I went back to look again at Guanyin on Sunday. This was my 7th of the 13 visits I plan to make, each time writing a page or two in my “Now I See” journal. Here’s what I wrote:

Now I see soot on the tips of her fingers. Has she been in a fire? Was it candles? Smoking incense? She is made of wood, so right away I sense danger. Those tender fingers seem impossibly long, eminently vulnerable. They rest, yet seem to ripple, like waves on the ocean, or grass, but more alive, serpent-like almost, but without menace. Her hand, like the rest of her pose, is relaxed, yet reaches out. Not moving, it is the embodiment of potential motion.

But that soot! Surely this was not intended. It suggests age. Fragility. Wear. And use. She was not kept away from life. Protected. There is roughness. And a worn quality that adds its own patina.

I imagine the artist, sanding those fingers. Rubbing, caressing, stroking. How intimate! Now I see the sensuality of those curves, the tender spaces between the fingers, the exposed openness of the palm. And now the possibility of holding hands with this — goddess? — has suddenly appeared with such visceral awareness! The act of her creation must have been, quite literally, an act of making love.

Now I see that her fingers, so alive, seem to be reaching out, responding, ready at any moment to return the caress. And now the fact that her hand is soiled makes that potential seem all the more vivid. I can look at her closely like this from the side, but when I step to the front, I feel too bold. She seems to watch me, with eyes almost closed, and I feel impertinent. Out of bounds. She lets me look. But she sees that I see. And this causes me step away.

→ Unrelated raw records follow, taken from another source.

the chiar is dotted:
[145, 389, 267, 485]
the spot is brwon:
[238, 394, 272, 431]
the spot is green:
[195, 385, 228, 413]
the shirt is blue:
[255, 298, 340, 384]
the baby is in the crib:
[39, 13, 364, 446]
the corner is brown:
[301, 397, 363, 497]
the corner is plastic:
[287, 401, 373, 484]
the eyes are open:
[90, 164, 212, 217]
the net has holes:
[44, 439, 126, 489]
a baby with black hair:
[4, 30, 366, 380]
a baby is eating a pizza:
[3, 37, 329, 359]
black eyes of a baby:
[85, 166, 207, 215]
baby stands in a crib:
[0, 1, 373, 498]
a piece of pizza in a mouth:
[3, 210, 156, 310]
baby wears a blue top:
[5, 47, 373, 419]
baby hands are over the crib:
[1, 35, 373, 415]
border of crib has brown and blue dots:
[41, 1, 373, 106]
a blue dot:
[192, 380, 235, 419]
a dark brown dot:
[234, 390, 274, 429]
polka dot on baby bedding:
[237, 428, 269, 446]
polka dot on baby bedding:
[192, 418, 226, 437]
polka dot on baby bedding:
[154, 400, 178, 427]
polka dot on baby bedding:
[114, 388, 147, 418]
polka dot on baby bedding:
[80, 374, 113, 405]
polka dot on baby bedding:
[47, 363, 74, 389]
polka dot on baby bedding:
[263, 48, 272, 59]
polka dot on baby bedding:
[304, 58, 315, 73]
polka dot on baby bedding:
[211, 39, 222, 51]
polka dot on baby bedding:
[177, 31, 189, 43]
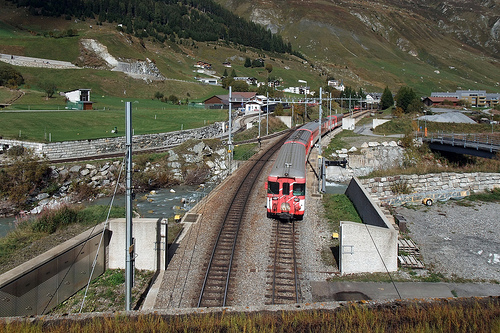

How sentient she seems, and yet I know that she is not. It’s a projection of my own mind, of course. A story made up from the arrangements of features, the shape of limbs, the form of hands. She is carved from wood. Which, in fact, was once living…in the form of a tree. Not conscious. But alive. Then the tree became wood. And the wood became what I see in this moment. Which eventually will decay, turn back into carbon and oxygen. Which will then be taken up again, into another form. Perhaps human. Perhaps not.

But now I do not see a piece of wood. And certainly not a tree. I see a human-like form. One that my mind responds to by making associations and projections. Which is not to say that there is anything wrong. When I look at her, I am seeing the workings/habits/skills (even) of my mind. Of this midstream…if you want to get all Buddhist about it.

Looking at her, I see myself. This particular human incarnation. The causes and conditions that have brought “me” here, that have resulted in my seeing what it is that I see when I look at her.  

So she is me. And I am her.

Together we respond to the world, with eyes half-open. And fingers, dark with soot.